§ Problemas a resolver
A – Diga se cada afirmação abaixo está de acordo com o texto sobre o judô. Responda sim ou não e cite as palavras do texto que decidem. (i) No Oriente, o princípio é explicado pela comparação entre o salgueiro e a neve. (ii) A competição é a finalidade última do judô. (iii) Yukio Mishima praticava kendô.
B – Segundo o texto sobre o judô, o ser campeão e a medalha são o resultado simbólico de várias coisas. Liste todas elas.
C – De acordo com o texto sobre o judô, por que o sem-no-sen exige grande sensibilidade?

§ Texto em estudo
.....
Ju Yoku Go o Seisu

O conceito de eficiência máxima com o mínimo esforço significa que devemos tentar usar nossos recursos físicos e mentais de maneira cada vez mais eficaz © Getty Images

A arte do judô é dominar com virtuosidade os princípios da física, usando racionalidade e recursos técnicos com maestria, sempre em busca do arremesso como se fosse uma obra-prima

Por Professor Mestre Odair Borges
18 de abril de 2022 / Curitiba (PR)

Segundo Naoki Murata*, o significado de Ju Yoku Go o Seisu em tradução livre no inglês é “a suavidade controla a rigidez”. O Ju, traduzido rapidamente por flexibilidade ou suavidade, simboliza uma atitude e a aptidão que o complementa.  É também uma habilidade, um princípio técnico que proporciona eficiência motora comprovado por séculos de reflexão e experiência.

No Oriente, a comparação que explica o princípio, como sabemos, é a do salgueiro e a neve, a árvore que personifica o compromisso perfeito entre rigidez e flexibilidade. No Ocidente, interpretamos como o uso racional da atividade física e mental. Descobrir e aprender o potencial proprioceptivo nos permitirá alcançar o domínio de sequências complexas das técnicas de projeção do judô, realizadas sempre em movimento e primordialmente em oposição.

O conceito de eficiência máxima com o mínimo esforço – sey-ryoku-zen-yo – significa que devemos tentar usar nossos recursos físicos e mentais de maneira cada vez mais eficaz, o que não está fundamentalmente longe do que esclarecem os acadêmicos ocidentais sobre o aprendizado motor no esporte.

É um princípio orientador, um condutor para o trabalho altamente técnico, eficiente e abrangente. Indica em que direção o desenvolvimento e o aperfeiçoamento devem ser feitos. Não basta ser mais forte, mas explorar racionalmente cada vez melhor a importante força específica e funcional.

A competição, a disputa, é um teste essencial, mas não um fim em si. O ser campeão e a medalha são o resultado simbólico, figurativo, representativo da prática, dedicação, treinamento, aperfeiçoamento e sacrifício físico e mental. Evidentemente, não deixam de ter seu mérito.

A arte do judô não é simplesmente a arte de aprender e executar truques, golpes e artimanhas. É a arte de dominar com virtuosidade os princípios da física, usando racionalidade e recursos técnicos com maestria, sempre em busca do arremesso como se fosse uma obra-prima.  O simples do judô.

É por meio dessa busca complexa e exigente do indivíduo e do grupo que a evolução mais rica deverá prosperar. São conquistas de ordem física, mental, moral e até espiritual.

O conceito do sem-no-sen (iniciativa sobre iniciativa) é prever um determinado ataque e antecipar-se no contra-ataque. Para isso é necessária uma grande sensibilidade, um excelente senso do que chamamos de timing.

Yukio Mishima*, famoso escritor japonês e praticante de kendô (7°dan), em seu último livro, Sol e Aço (1970), cita e corrobora o conceito do sem-no-sen.

Como pode um golpe ser bem-sucedido?
.....
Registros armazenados
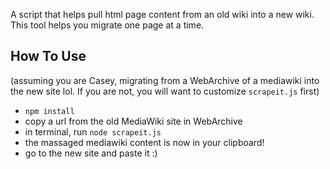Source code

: A script that helps pull html page content from an old wiki into a new wiki. This tool helps you migrate one page at a time.


## How To Use
(assuming you are Casey, migrating from a WebArchive of a mediawiki into the new site lol. If you are not, you will want to customize `scrapeit.js` first)

- `npm install`
- copy a url from the old MediaWiki site in WebArchive
- in terminal, run `node scrapeit.js`
- the massaged mediawiki content is now in your clipboard!
- go to the new site and paste it :)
.....
§ Respostas em ordem
A –
(i) Sim: "No Oriente, a comparação que explica o princípio, como sabemos, é a do salgueiro e a neve".
(ii) Não: "A competição, a disputa, é um teste essencial, mas não um fim em si."
(iii) Sim: "famoso escritor japonês e praticante de kendô (7°dan)".

B – Prática; dedicação; treinamento; aperfeiçoamento; sacrifício físico e mental.

C – O sem-no-sen consiste em prever um determinado ataque e antecipar-se no contra-ataque. Para conseguir isso, segundo o texto, é necessária uma grande sensibilidade, ou seja, um excelente senso de timing.